# Anyone know about JoyRide snowboards?



## Guest (Feb 5, 2008)

I remember a friend got his hands on a JoyRide back in 1999 for 50 bucks. I don't know if they've changed since then, but they used to be a very basic brand name and typically came with cheap plastic bindings premounted and were sold at Wal Mart.

If shes a beginner and doesnt care and you're trying to save money, then go for it if its not expensive.

im not all together too sure on that though, so someone correct me if Im wrong


----------



## Guest (Feb 5, 2008)

lv2drft said:


> I remember a friend got his hands on a JoyRide back in 1999 for 50 bucks. I don't know if they've changed since then, but they used to be a very basic brand name and typically came with cheap plastic bindings premounted and were sold at Wal Mart.
> 
> If shes a beginner and doesnt care and you're trying to save money, then go for it if its not expensive.
> 
> im not all together too sure on that though, so someone correct me if Im wrong


Alright, thanks for the response. I appreciate it. Let's see if anyone else comes along and has any new info.


----------



## Guest (Mar 6, 2009)

theyve gone through alot of ownership. from about 00-02 approx they had some dude named Ken who was a surfer that made good boards and was a shitty businessman. my old roommates bought the company in 03 and they made solid boards as well as wakeboards through about 05 when sales in general for boards were down and only the big dudes were making any money. in short, if its a fairly recent joyride board then its good.


----------



## Irlmcdolan60 (Aug 9, 2015)

I have been riding Joyride exclusively for over a decade. It is a solid board. I've tested them through all terrain and love the response and feel. This includes extensive seasons of 100 plus times on the mountain each year. My setup has always been a 161" board, Salomon bindings with Van boots. I killed my boots last season, so I may try 32s or DC this year.


----------



## BurtonAvenger (Aug 14, 2007)

Holy fucking thread digger. Also why are you riding a board from a brand that hasn't existed in 15 years? Your boards dead, time to upgrade.


----------



## Powhunter (May 10, 2015)

161 inch board? 100+ days eh.. 
:facepalm1:


----------



## Irlmcdolan60 (Aug 9, 2015)

Point taken on thread digger and board being dead. I didn't realize post was so old until I responded.
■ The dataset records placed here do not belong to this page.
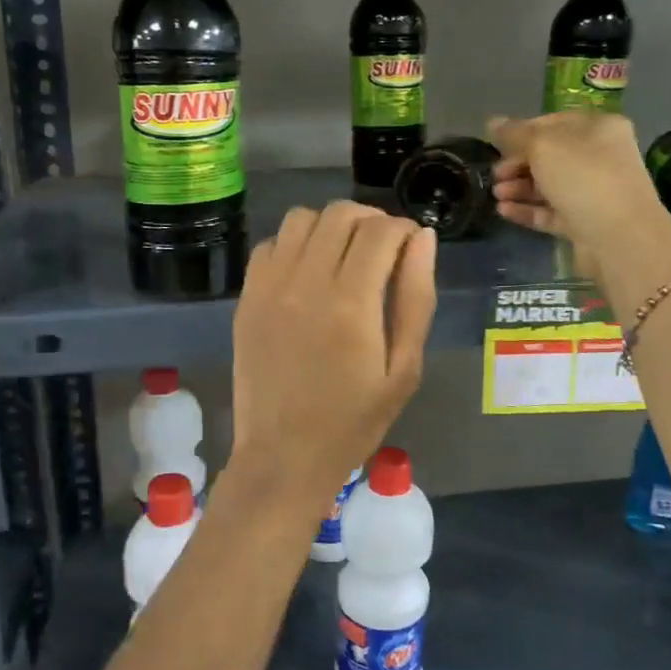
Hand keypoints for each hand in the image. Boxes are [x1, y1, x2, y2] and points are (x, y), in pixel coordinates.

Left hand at [231, 202, 435, 513]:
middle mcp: (306, 283)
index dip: (404, 228)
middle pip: (340, 214)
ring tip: (344, 254)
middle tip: (383, 247)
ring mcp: (269, 288)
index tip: (411, 245)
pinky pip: (270, 245)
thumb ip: (416, 297)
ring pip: (301, 219)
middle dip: (371, 220)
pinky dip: (294, 244)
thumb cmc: (354, 420)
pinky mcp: (247, 298)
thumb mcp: (404, 368)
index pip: (380, 231)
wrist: (284, 455)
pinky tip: (307, 271)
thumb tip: (423, 239)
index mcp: (352, 303)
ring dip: (330, 225)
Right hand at [488, 112, 670, 285]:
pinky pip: (551, 212)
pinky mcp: (585, 222)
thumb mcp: (544, 146)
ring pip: (549, 185)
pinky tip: (503, 210)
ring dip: (519, 188)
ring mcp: (594, 192)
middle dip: (518, 164)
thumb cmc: (583, 177)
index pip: (553, 122)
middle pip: (550, 156)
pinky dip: (527, 210)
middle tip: (495, 175)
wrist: (619, 237)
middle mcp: (600, 157)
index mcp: (599, 128)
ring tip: (496, 194)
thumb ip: (515, 134)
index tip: (496, 144)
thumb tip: (492, 122)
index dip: (522, 131)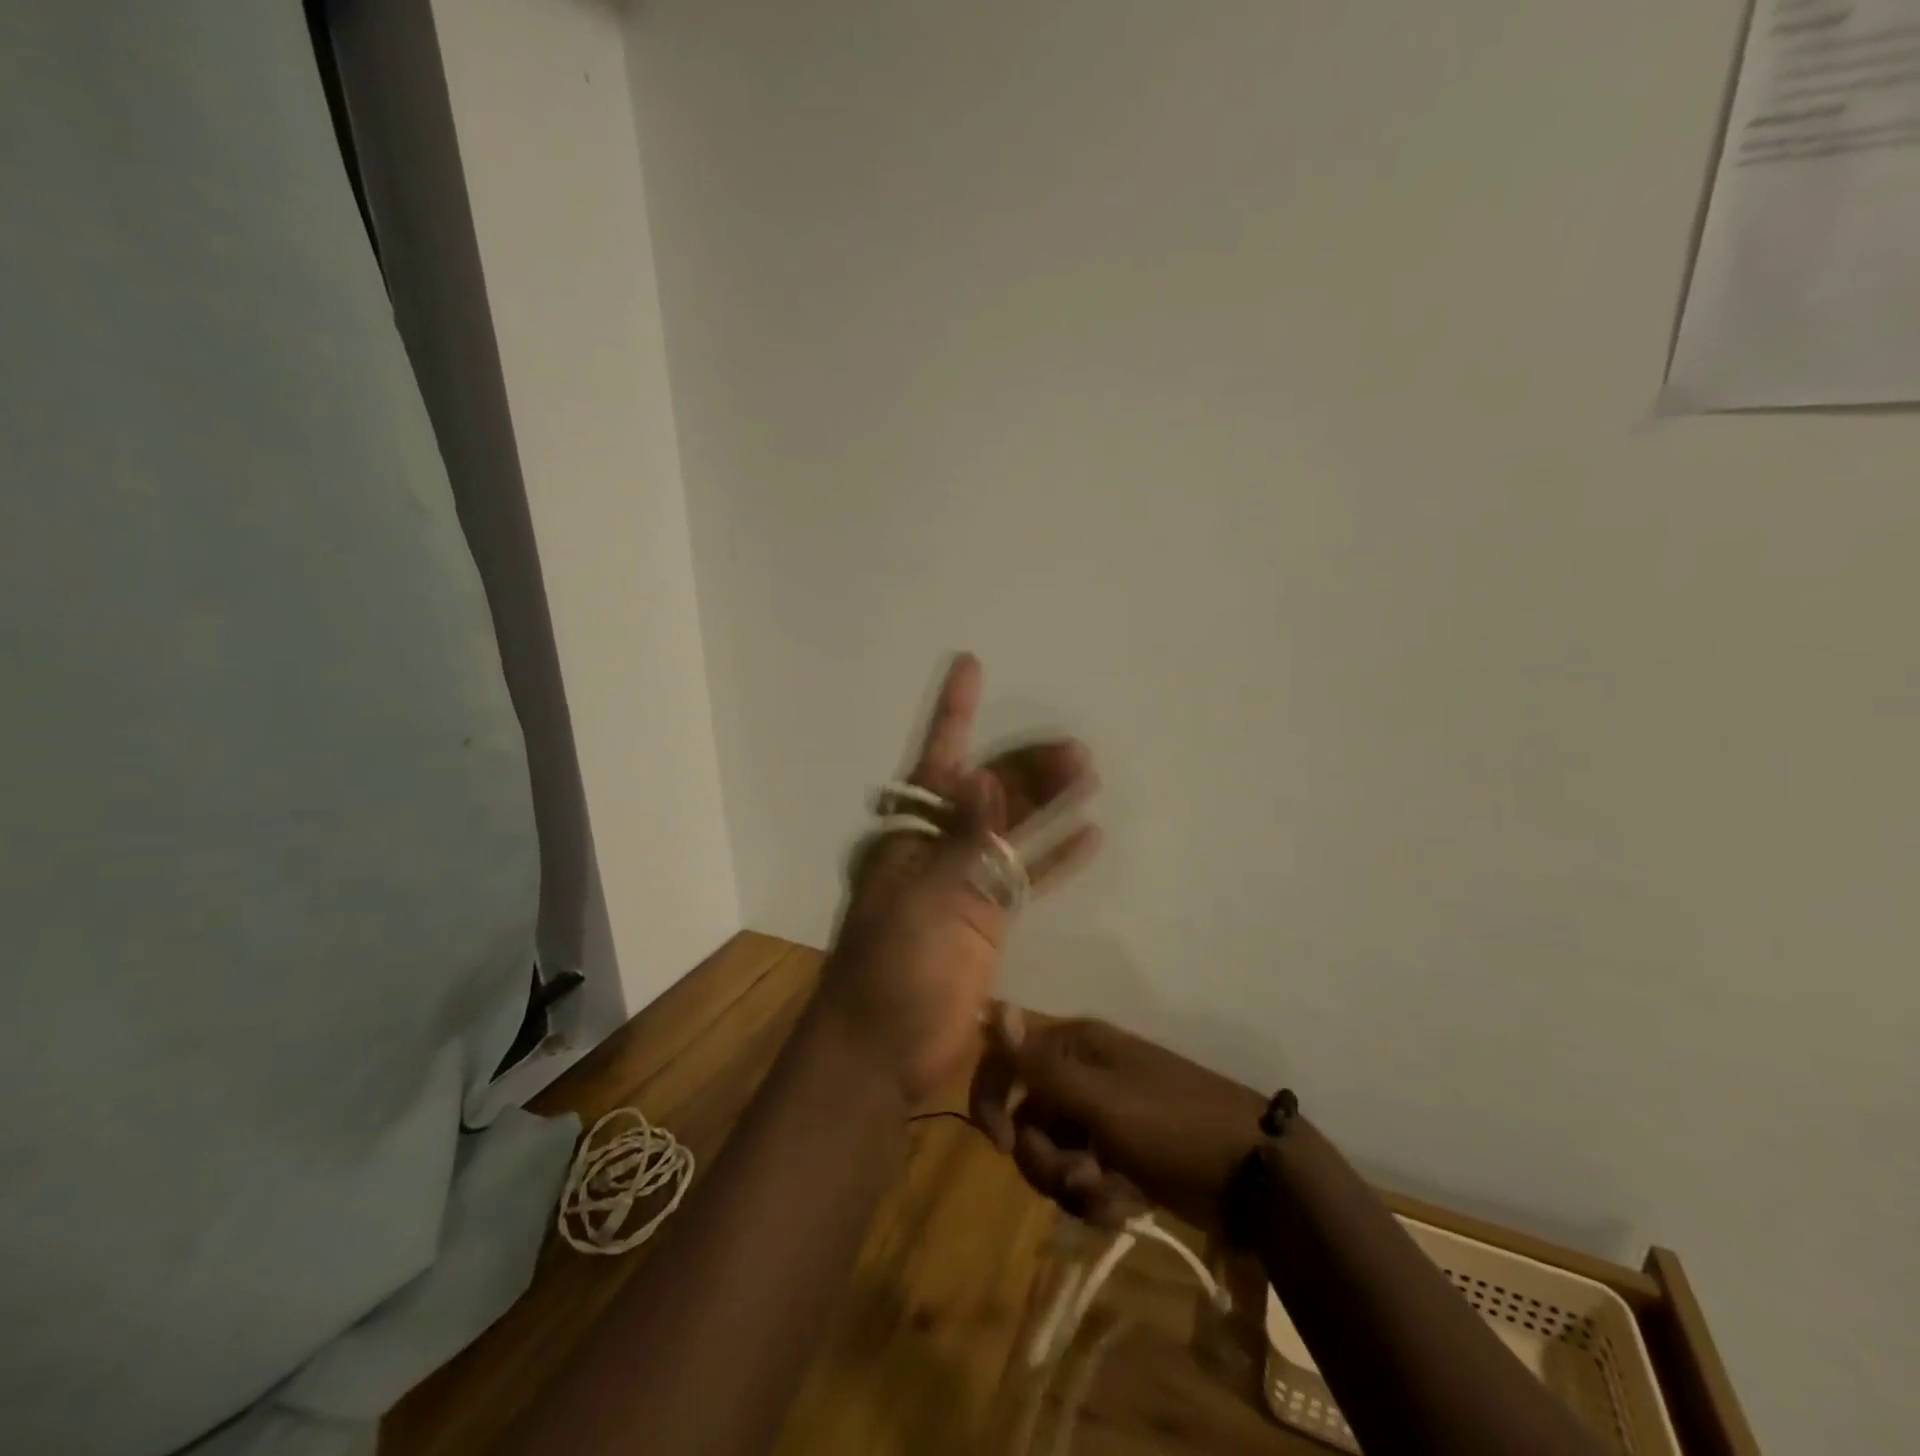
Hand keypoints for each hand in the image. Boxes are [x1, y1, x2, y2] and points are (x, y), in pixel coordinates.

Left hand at [818, 654, 1100, 1104]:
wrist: (880, 1051)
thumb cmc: (893, 971)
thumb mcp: (926, 899)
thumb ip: (962, 838)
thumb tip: (985, 775)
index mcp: (908, 833)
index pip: (936, 758)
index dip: (954, 711)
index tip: (970, 664)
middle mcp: (934, 847)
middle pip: (989, 792)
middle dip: (1029, 765)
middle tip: (1077, 749)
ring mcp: (961, 884)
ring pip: (1012, 828)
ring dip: (1047, 802)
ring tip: (1089, 773)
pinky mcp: (984, 920)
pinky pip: (1025, 876)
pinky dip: (1054, 857)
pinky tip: (1089, 835)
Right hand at [970, 1015, 1266, 1230]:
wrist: (1252, 1173)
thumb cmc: (1171, 1124)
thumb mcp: (1099, 1099)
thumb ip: (1039, 1064)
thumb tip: (993, 1007)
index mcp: (1074, 1045)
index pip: (1006, 1058)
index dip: (990, 1097)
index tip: (999, 1144)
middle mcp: (1081, 1074)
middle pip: (1026, 1117)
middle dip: (1042, 1158)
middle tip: (1076, 1179)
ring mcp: (1100, 1116)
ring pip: (1051, 1153)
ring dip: (1069, 1184)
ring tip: (1106, 1199)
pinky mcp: (1118, 1154)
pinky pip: (1080, 1176)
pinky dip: (1093, 1197)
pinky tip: (1120, 1208)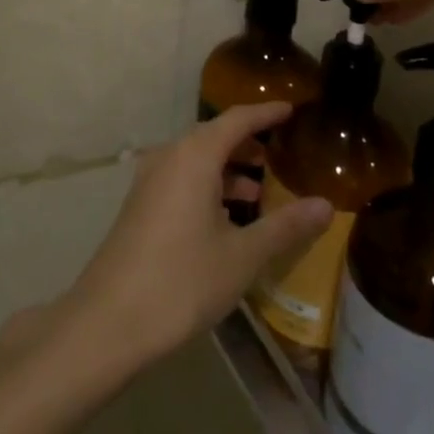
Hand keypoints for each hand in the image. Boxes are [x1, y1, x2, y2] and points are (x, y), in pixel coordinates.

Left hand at [66, 104, 333, 365]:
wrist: (106, 324)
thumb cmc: (181, 281)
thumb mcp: (242, 256)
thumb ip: (285, 227)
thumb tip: (326, 206)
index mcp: (195, 155)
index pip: (238, 118)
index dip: (266, 112)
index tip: (292, 109)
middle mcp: (170, 156)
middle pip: (216, 136)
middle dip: (249, 143)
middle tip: (282, 155)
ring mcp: (150, 180)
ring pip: (197, 160)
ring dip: (229, 168)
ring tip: (260, 192)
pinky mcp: (140, 206)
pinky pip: (182, 178)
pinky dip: (208, 185)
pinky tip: (227, 218)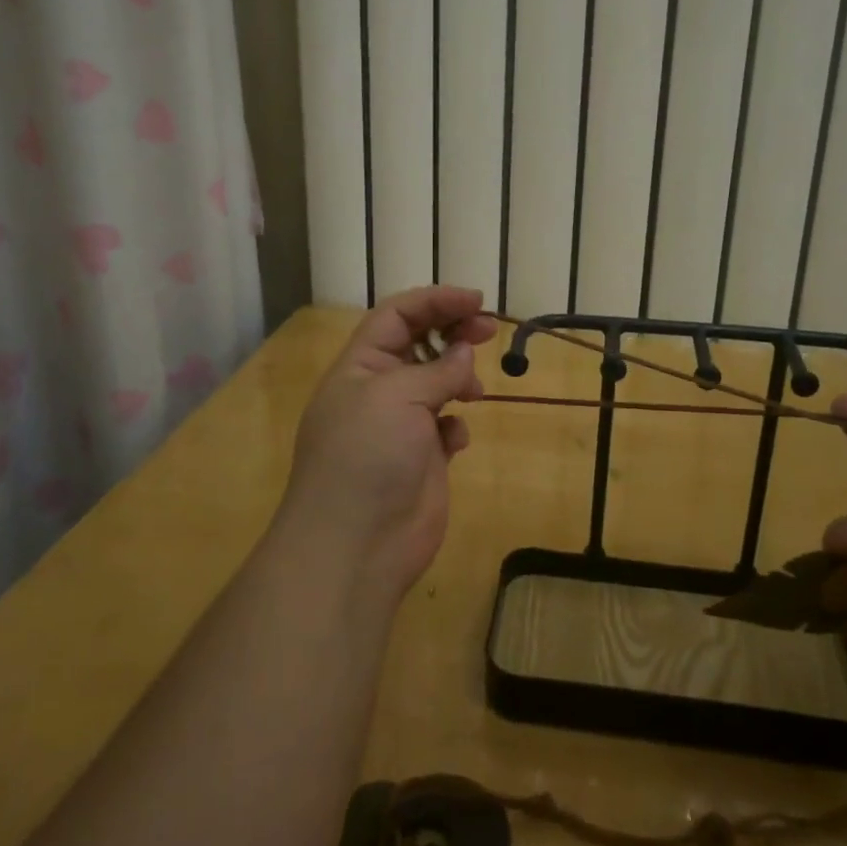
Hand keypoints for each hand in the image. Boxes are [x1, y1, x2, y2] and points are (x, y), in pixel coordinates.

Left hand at [278, 286, 497, 601]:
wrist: (357, 545)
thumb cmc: (367, 456)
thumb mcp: (398, 397)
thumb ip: (437, 370)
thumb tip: (463, 355)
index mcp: (359, 367)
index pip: (396, 316)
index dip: (435, 301)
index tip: (476, 301)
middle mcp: (377, 391)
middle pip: (417, 345)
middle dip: (452, 331)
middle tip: (489, 330)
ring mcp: (399, 427)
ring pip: (434, 384)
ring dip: (457, 377)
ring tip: (476, 388)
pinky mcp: (421, 459)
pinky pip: (444, 427)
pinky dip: (455, 424)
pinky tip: (457, 438)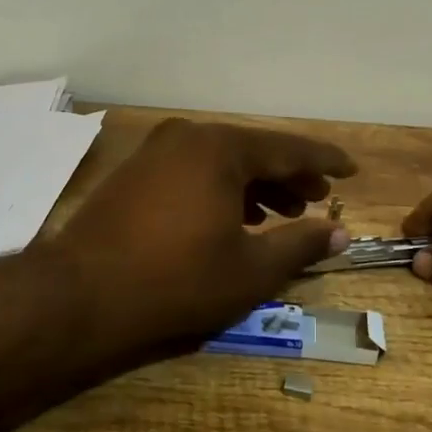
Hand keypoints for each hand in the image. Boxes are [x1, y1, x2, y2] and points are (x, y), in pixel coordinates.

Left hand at [46, 119, 355, 347]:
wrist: (80, 295)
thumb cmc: (176, 280)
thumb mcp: (250, 269)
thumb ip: (300, 245)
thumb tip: (341, 234)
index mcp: (221, 148)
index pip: (288, 148)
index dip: (324, 160)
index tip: (351, 168)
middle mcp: (189, 137)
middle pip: (253, 151)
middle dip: (288, 176)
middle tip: (317, 198)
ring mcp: (156, 151)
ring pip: (221, 161)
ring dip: (255, 185)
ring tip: (280, 213)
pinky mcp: (135, 172)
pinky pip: (193, 170)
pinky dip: (221, 189)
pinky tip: (232, 218)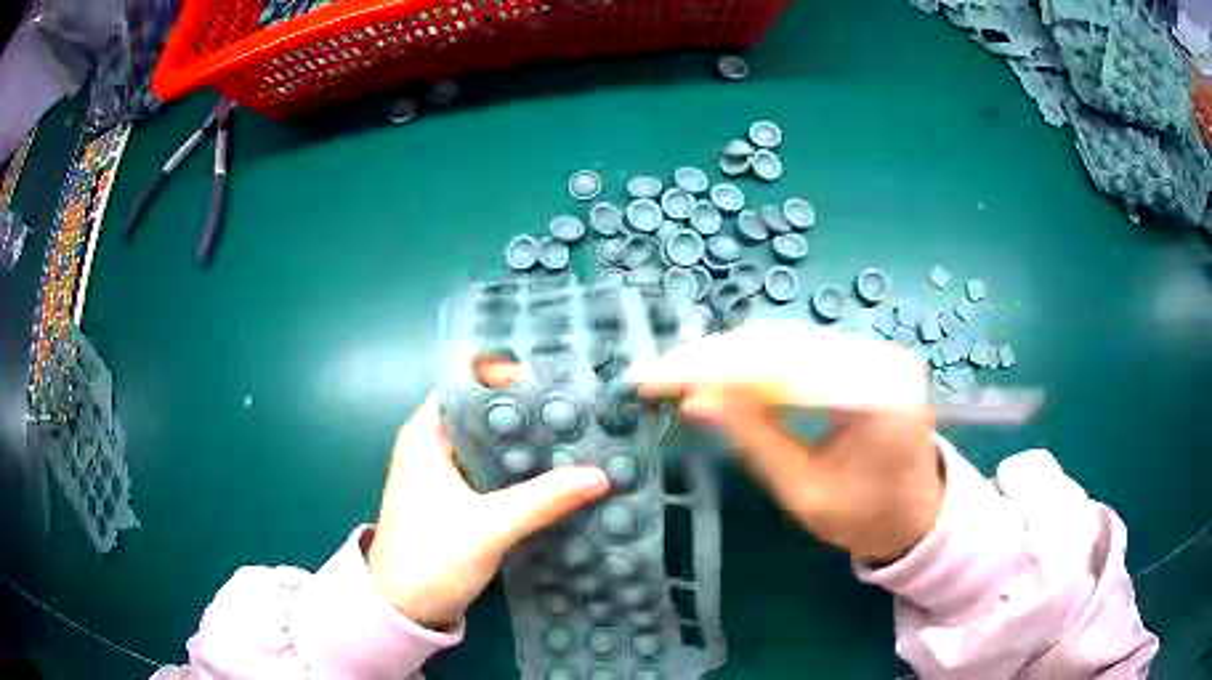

On board being dead, I suppose so, but I had a few I kept in the vinyl and decided to push each one to a few hundred rides before discarding. I have one left that will most likely see its last season this year and I'll probably consider Libtech or Never Summer going forward.

And yes, I've been fortunate to ride the Rockies extensively on a 161.


----------



## timmytard (Mar 19, 2009)

Irlmcdolan60 said:


> Point taken on thread digger and board being dead. I didn't realize post was so old until I responded. On board being dead, I suppose so, but I had a few I kept in the vinyl and decided to push each one to a few hundred rides before discarding. I have one left that will most likely see its last season this year and I'll probably consider Libtech or Never Summer going forward.
> 
> And yes, I've been fortunate to ride the Rockies extensively on a 161.


K, lets see some pics of your JoyRide, Flower pot?

And all your other old shitty boards. lol

Oh & cm's not inches 



TT


----------